Re: Third-Party Web Tracking: Policy and Technology Paper outlining harms of tracking

On 10/11/2012 10:36 PM, Shane Wiley wrote:
>
> Again -- please help us understand real-world, tangible harms to 
> consumers from the existence of data attached to pseudo/anonymous 
> identifiers that is not used to directly alter a user's experience (no 
> profiling/targeting).  We've discussed breach concerns and government 
> intrusion but have no documented cases -- are there others?
>
> Thank you,
>
> Shane
>

HI Shane and Alan,

I think I have another documented case: the Youtube vs Viacom where 
Youtube almost had to share pesudonymous data (including IP addresses) 
with Viacom. It is relevant because Youtube may act as a third party 
(i.e. an autostarting video embedded in an iframe, see Viacom claims 
below). Fortunately the two companies reached an agreement, but that was 
very close.
If I remeber correctly, Youtube might have been forced to disclose all 
logs, because IP addresses were (according to Google policy) not 
identifiable information. Unfortunately, Youtube kept a lot of data (12 
terabytes) and a shorter retention period would have certainly helped.

How would that be translated in permitted uses? Ultimately to address 
this issue, there should be no log retention and no permitted uses. More 
realistically, I guess that anything that would result in a shorter 
retention period and data minimization would help in such case. That's 
how I interpret permitted uses: less data kept for a shorter period of 
time so that such data disclosure (while still being an issue) would 
have less dramatic effect. In the long term, these retention period 
should get even shorter if data scientist come up with scalable tools 
that can provide the same functionality with less data.

Please find below some reference to the Viacom vs Youtube (from 
http://www.zdnet.com/blog/btl/youtube-vs-viacom-googles-ip-wins-users-lose/9242).
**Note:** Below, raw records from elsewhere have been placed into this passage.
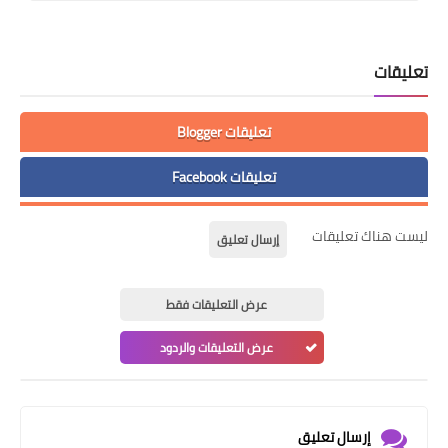
تعليقات
تعليقات Blogger
تعليقات Facebook
ليست هناك تعليقات
إرسال تعليق
عرض التعليقات فقط
عرض التعليقات والردود
إرسال تعليق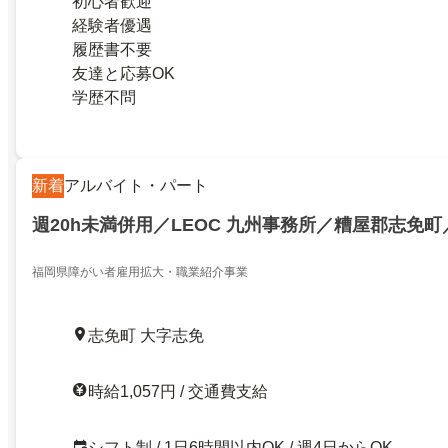
初心者歓迎
経験者優遇
履歴書不要
友達と応募OK
学歴不問
新着
アルバイト・パート
週20h未満併用／LEOC 九州事務所／糟屋郡志免
福岡県障がい者雇用拡大・職業紹介事業
志免町 大字志免
時給1,057円 / 交通費支給
シフト制 / 1日6時間以内OK / 週4日からOK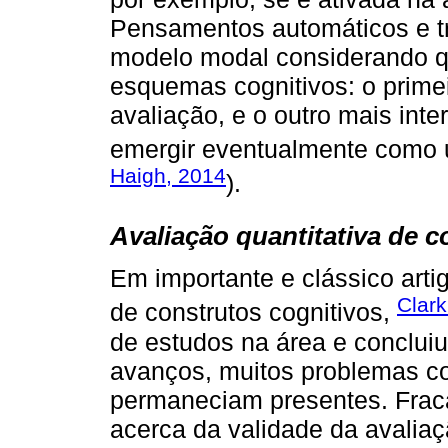
Pensamentos automáticos e tr
modelo modal considerando 
esquemas cognitivos: o primei
avaliação, e o outro mais int
emergir eventualmente como 
Haigh, 2014
).
Avaliação quantitativa de 
Em importante e clássico arti
Clark
de construtos cognitivos,
de estudos na área e concluiu
avanços, muitos problemas co
permaneciam presentes. Fraca
acerca da validade da avaliaç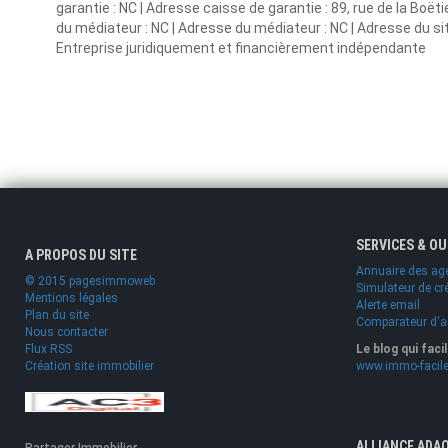
garantie : NC | Adresse caisse de garantie : 89, rue de la Boët
du médiateur : NC | Adresse du médiateur : NC | Adresse du site
Entreprise juridiquement et financièrement indépendante
SERVICES & O
A PROPOS DU SITE
Annuaire des ag
© 2015 pagesimmoweb
Simulateur de cr
Mentions légales
Alerte email
Plan du site
Comparateur d'
Nous contacter
Flux RSS
Le blog qui faci
Création site immobilier
www.immo-facile
ALLIANCE ADA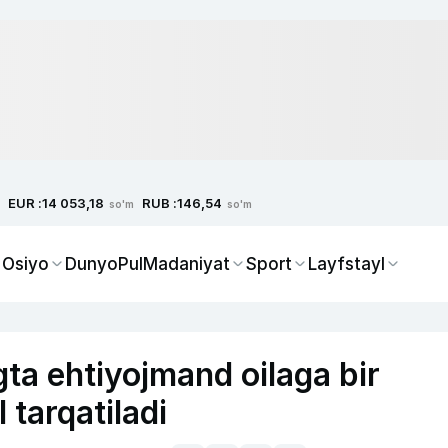
EUR :
RUB :
14 053,18
146,54
so'm
so'm
 Osiyo
Dunyo
Pul
Madaniyat
Sport
Layfstayl
a ehtiyojmand oilaga bir
 tarqatiladi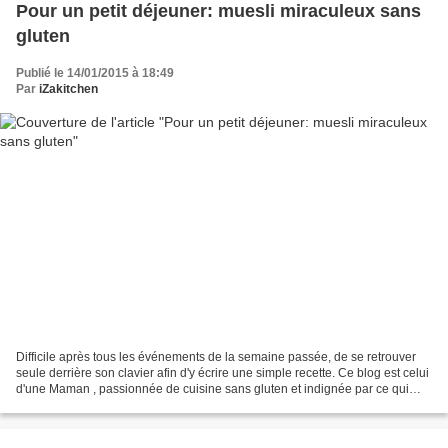
Pour un petit déjeuner: muesli miraculeux sans
gluten
Publié le 14/01/2015 à 18:49
Par
iZakitchen
Difficile après tous les événements de la semaine passée, de se retrouver
seule derrière son clavier afin d'y écrire une simple recette. Ce blog est celui
d'une Maman , passionnée de cuisine sans gluten et indignée par ce qui
vient de se passer. Il y...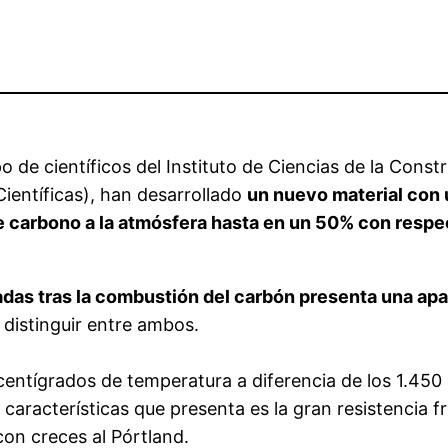
o de científicos del Instituto de Ciencias de la Cons
ientíficas), han desarrollado
un nuevo material con 
e carbono a la atmósfera hasta en un 50% con respec
nadas tras la combustión del carbón presenta una apa
 distinguir entre ambos.
centígrados de temperatura a diferencia de los 1.45
 características que presenta es la gran resistencia f
con creces al Pórtland.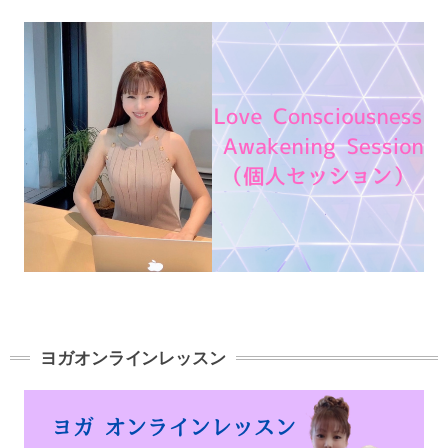
ヨガオンラインレッスン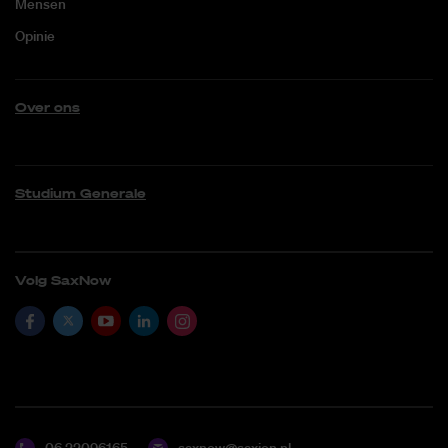
Mensen
Opinie
Over ons
Studium Generale
Volg SaxNow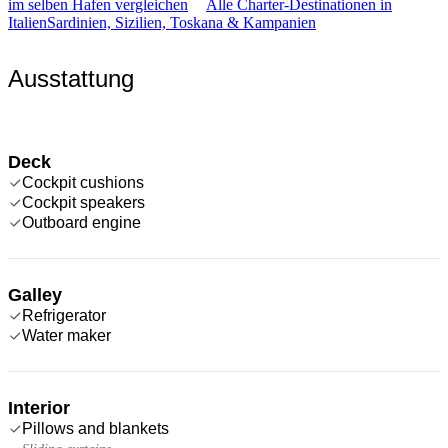
im selben Hafen vergleichen
Alle Charter-Destinationen in
Italien
Sardinien, Sizilien, Toskana & Kampanien
Ausstattung
Deck
Cockpit cushions
Cockpit speakers
Outboard engine
Galley
Refrigerator
Water maker
Interior
Pillows and blankets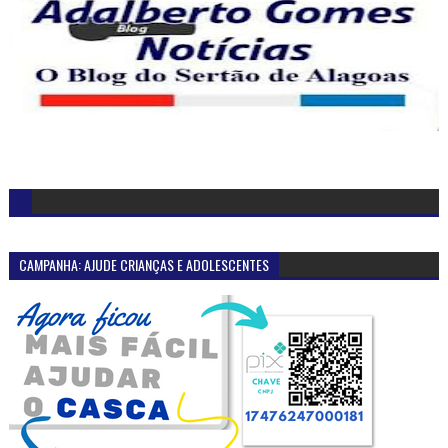
CAMPANHA: AJUDE CRIANÇAS E ADOLESCENTES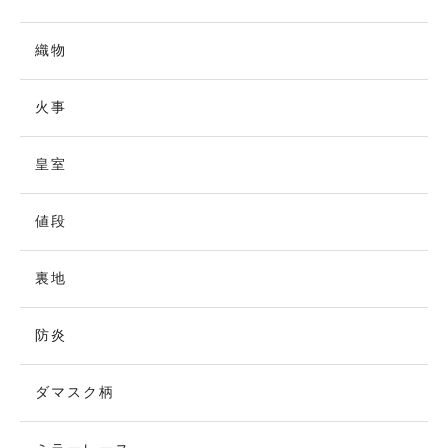
織物
火事
皇室
値段
裏地
防炎
ダマスク柄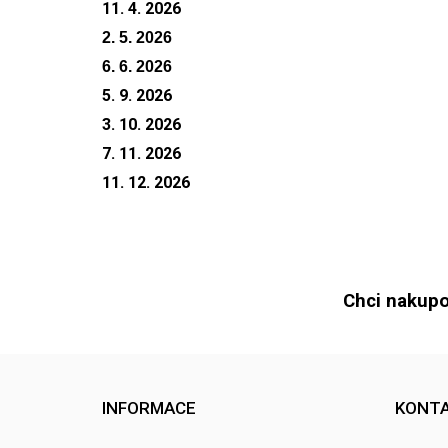
11. 4. 2026
2. 5. 2026
6. 6. 2026
5. 9. 2026
3. 10. 2026
7. 11. 2026
11. 12. 2026
Chci nakupo
INFORMACE
KONT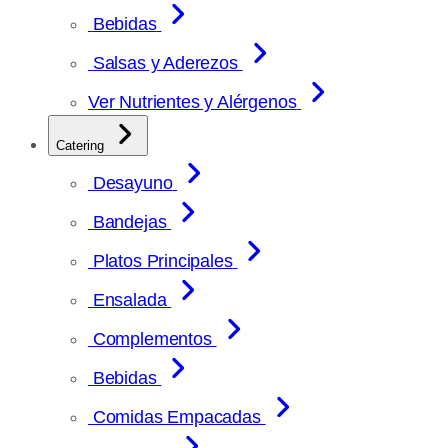
Bebidas
Salsas y Aderezos
Ver Nutrientes y Alérgenos
Catering
Desayuno
Bandejas
Platos Principales
Ensalada
Complementos
Bebidas
Comidas Empacadas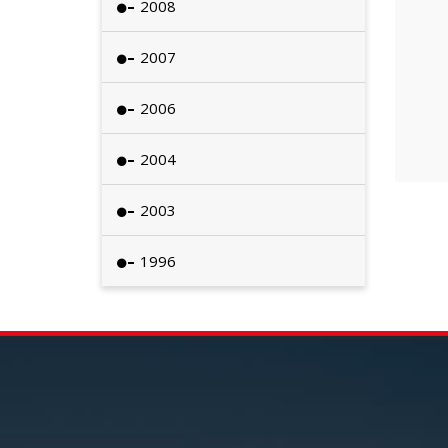
2008
2007
2006
2004
2003
1996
I hope this answers your question.


Vincent



    Plaintiffs seek all data from the Logging database concerning each
    time a YouTube video has been viewed on the YouTube website or
    through embedding on a third-party website. They need the data to
    compare the attractiveness of allegedly infringing videos with that
    of non-infringing videos. A markedly higher proportion of
    infringing-video watching may bear on plaintiffs' vicarious
    liability claim, and defendants' substantial non-infringing use
    defense. Defendants argue generally that plaintiffs' request is
    unduly burdensome because producing the enormous amount of
    information in the Logging database (about 12 terabytes of data)
    "would be expensive and time-consuming, particularly in light of the
    need to examine the contents for privileged and work product material."

And.

    Defendants argue that the data should not be disclosed because of
    the users' privacy concerns, saying that "Plaintiffs would likely be
    able to determine the viewing and video uploading habits of
    YouTube's users based on the user's login ID and the user's IP
    address". But defendants cite no authority barring them from
    disclosing such information in civil discovery proceedings, and
    their privacy concerns are speculative.